The move effectively puts Khodorkovsky in exile, nearly a decade after his imprisonment.
Khodorkovsky was sentenced to nine years’ imprisonment for fraud in 2005, and his company, Yukos, was broken apart by the Russian government. His prosecution was widely condemned as an abuse of the legal system by Putin to eliminate a rival. The U.S. State Department at the time accused Russia of engaging in “selective” prosecutions.
The pardon is accompanied by a major amnesty passed by the Russian parliament on Thursday, celebrating the 20th anniversary of Russia’s post-Communist constitution.

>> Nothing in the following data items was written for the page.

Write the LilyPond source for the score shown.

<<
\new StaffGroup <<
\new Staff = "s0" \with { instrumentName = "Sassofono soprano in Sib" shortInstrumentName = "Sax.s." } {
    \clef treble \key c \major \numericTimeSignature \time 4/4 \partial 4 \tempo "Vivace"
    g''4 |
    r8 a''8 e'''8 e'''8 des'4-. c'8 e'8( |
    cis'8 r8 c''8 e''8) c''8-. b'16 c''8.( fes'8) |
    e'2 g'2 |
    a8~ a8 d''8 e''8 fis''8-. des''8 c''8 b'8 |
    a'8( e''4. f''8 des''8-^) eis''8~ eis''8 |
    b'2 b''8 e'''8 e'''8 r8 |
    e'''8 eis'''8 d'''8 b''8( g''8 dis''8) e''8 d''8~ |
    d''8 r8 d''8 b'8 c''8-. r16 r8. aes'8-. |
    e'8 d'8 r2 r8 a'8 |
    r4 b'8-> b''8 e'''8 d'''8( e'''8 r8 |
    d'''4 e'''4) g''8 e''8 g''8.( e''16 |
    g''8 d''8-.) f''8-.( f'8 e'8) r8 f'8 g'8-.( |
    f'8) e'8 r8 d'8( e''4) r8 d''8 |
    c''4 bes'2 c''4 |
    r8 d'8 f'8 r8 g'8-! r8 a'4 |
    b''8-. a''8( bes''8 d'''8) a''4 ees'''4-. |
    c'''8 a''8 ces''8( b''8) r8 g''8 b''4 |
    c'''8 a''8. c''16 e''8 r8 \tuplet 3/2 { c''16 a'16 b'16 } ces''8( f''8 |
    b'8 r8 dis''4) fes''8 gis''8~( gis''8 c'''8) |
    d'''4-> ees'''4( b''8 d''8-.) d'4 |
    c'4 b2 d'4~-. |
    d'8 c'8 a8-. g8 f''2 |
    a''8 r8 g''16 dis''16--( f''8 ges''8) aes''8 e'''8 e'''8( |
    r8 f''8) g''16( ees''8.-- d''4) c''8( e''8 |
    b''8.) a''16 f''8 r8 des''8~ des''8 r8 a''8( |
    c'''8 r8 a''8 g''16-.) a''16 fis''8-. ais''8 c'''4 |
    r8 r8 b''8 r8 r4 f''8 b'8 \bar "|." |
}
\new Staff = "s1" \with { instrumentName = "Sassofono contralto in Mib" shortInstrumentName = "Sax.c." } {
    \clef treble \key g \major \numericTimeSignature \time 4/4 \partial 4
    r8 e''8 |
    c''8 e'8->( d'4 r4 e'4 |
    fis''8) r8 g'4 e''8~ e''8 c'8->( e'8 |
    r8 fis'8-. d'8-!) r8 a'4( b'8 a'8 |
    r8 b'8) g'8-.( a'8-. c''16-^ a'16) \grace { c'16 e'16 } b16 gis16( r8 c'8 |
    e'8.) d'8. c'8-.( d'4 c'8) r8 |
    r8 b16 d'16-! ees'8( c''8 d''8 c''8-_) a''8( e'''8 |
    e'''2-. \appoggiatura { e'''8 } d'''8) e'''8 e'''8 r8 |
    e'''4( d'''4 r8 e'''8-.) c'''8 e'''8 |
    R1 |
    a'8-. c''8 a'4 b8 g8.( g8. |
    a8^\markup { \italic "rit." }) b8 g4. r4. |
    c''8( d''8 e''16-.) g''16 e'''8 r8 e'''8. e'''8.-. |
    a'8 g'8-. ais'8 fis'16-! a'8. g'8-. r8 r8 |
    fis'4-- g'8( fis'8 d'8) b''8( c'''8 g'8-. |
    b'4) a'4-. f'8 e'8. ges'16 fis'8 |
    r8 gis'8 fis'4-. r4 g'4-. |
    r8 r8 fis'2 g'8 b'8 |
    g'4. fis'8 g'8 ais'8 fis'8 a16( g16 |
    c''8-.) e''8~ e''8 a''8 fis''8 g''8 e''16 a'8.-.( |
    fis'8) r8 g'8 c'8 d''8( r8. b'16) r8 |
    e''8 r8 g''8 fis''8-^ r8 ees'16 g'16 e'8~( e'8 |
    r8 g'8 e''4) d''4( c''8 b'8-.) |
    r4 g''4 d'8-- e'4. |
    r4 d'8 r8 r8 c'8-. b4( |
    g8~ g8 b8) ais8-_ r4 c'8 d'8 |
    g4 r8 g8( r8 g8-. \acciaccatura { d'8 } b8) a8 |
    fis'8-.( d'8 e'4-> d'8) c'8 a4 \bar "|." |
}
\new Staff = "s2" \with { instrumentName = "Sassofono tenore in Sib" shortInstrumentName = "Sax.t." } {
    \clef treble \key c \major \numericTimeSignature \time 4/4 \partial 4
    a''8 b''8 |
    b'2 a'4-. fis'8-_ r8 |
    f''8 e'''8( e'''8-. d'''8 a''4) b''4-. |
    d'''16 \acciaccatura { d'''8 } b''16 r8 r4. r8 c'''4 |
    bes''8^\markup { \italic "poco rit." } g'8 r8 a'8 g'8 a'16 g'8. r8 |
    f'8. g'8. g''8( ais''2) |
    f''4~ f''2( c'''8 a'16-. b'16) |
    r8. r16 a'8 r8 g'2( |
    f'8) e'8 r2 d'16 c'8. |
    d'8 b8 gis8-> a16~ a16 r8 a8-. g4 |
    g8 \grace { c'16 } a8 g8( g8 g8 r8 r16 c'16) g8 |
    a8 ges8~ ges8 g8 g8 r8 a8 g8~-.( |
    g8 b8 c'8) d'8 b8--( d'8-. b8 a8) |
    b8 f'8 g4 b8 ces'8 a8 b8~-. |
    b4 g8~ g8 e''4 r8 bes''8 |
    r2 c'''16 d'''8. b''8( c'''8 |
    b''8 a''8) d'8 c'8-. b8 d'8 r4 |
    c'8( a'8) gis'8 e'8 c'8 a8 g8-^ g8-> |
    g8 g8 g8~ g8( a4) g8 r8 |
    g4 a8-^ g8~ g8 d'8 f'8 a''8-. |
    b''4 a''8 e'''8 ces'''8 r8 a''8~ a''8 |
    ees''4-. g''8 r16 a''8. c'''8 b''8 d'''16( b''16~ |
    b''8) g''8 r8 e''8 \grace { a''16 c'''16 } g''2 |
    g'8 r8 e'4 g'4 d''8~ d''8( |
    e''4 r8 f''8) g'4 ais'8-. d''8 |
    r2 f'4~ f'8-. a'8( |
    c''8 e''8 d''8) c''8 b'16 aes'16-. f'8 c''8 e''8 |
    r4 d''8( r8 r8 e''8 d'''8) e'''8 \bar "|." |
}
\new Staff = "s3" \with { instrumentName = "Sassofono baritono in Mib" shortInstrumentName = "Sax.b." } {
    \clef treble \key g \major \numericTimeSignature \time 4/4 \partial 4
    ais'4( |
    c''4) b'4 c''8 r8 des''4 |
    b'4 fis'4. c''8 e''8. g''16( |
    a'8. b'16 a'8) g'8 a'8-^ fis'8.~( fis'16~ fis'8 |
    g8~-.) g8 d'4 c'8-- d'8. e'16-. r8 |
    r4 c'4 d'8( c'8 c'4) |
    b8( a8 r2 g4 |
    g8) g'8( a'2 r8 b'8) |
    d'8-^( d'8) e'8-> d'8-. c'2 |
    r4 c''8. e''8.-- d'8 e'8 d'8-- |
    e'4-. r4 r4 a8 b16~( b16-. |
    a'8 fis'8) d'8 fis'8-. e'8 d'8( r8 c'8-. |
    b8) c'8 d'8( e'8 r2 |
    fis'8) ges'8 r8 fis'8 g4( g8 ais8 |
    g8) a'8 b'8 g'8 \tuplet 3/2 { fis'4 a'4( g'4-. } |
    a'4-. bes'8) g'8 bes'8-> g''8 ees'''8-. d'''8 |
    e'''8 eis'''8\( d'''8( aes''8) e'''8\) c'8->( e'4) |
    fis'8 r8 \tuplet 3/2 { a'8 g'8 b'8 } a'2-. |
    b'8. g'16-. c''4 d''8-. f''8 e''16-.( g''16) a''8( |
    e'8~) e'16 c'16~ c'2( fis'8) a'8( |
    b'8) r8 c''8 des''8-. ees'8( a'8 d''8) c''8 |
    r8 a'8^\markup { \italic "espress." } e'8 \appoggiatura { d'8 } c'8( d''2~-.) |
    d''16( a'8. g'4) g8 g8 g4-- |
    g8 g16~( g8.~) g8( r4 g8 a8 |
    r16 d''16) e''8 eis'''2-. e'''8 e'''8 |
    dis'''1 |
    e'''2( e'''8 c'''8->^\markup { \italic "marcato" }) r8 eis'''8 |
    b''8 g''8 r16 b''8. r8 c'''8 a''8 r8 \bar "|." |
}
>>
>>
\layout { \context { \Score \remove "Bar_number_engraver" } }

According to Russian lawyers, the amnesty will lead to the early release of the punk band Pussy Riot, whose members were imprisoned for hooliganism after a protest in a Russian Orthodox Church. Greenpeace Russia announced on Twitter that the bill should also lead to the release of 30 people who were arrested in September for protesting at a Russian oil platform in the Arctic.
Russia’s various clemency measures come just a few months before the 2014 Winter Olympics in Sochi. The run-up to the Olympics had drawn the spotlight to Russia’s controversial human rights record. Putin said last month when the amnesty bill was first proposed that it would “underscore the humanism of our state.”